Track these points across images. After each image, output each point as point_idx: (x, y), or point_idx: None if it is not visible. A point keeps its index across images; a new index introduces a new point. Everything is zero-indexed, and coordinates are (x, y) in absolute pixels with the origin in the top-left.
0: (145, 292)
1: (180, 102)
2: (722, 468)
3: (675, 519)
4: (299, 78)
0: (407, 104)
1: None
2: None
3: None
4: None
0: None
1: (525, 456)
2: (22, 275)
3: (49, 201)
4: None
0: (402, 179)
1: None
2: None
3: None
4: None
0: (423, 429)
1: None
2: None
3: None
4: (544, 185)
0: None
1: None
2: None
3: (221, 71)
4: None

* Request: Could you give every line of the records above as a numbered list, with any blank lines left out?

* Exercise result:
1. Track these points across images. After each image, output each point as point_idx: (x, y), or point_idx: None if it is not visible. A point keeps its index across images; a new index introduces a new point. Everything is zero-indexed, and coordinates are (x, y) in absolute pixels with the origin in the top-left.
2. 0: (145, 292)
3. 1: (180, 102)
4. 2: (722, 468)
5. 3: (675, 519)
6. 4: (299, 78)
7. 0: (407, 104)
8. 1: None
9. 2: None
10. 3: None
11. 4: None
12. 0: None
13. 1: (525, 456)
14. 2: (22, 275)
15. 3: (49, 201)
16. 4: None
17. 0: (402, 179)
18. 1: None
19. 2: None
20. 3: None
21. 4: None
22. 0: (423, 429)
23. 1: None
24. 2: None
25. 3: None
26. 4: (544, 185)
27. 0: None
28. 1: None
29. 2: None
30. 3: (221, 71)
31. 4: None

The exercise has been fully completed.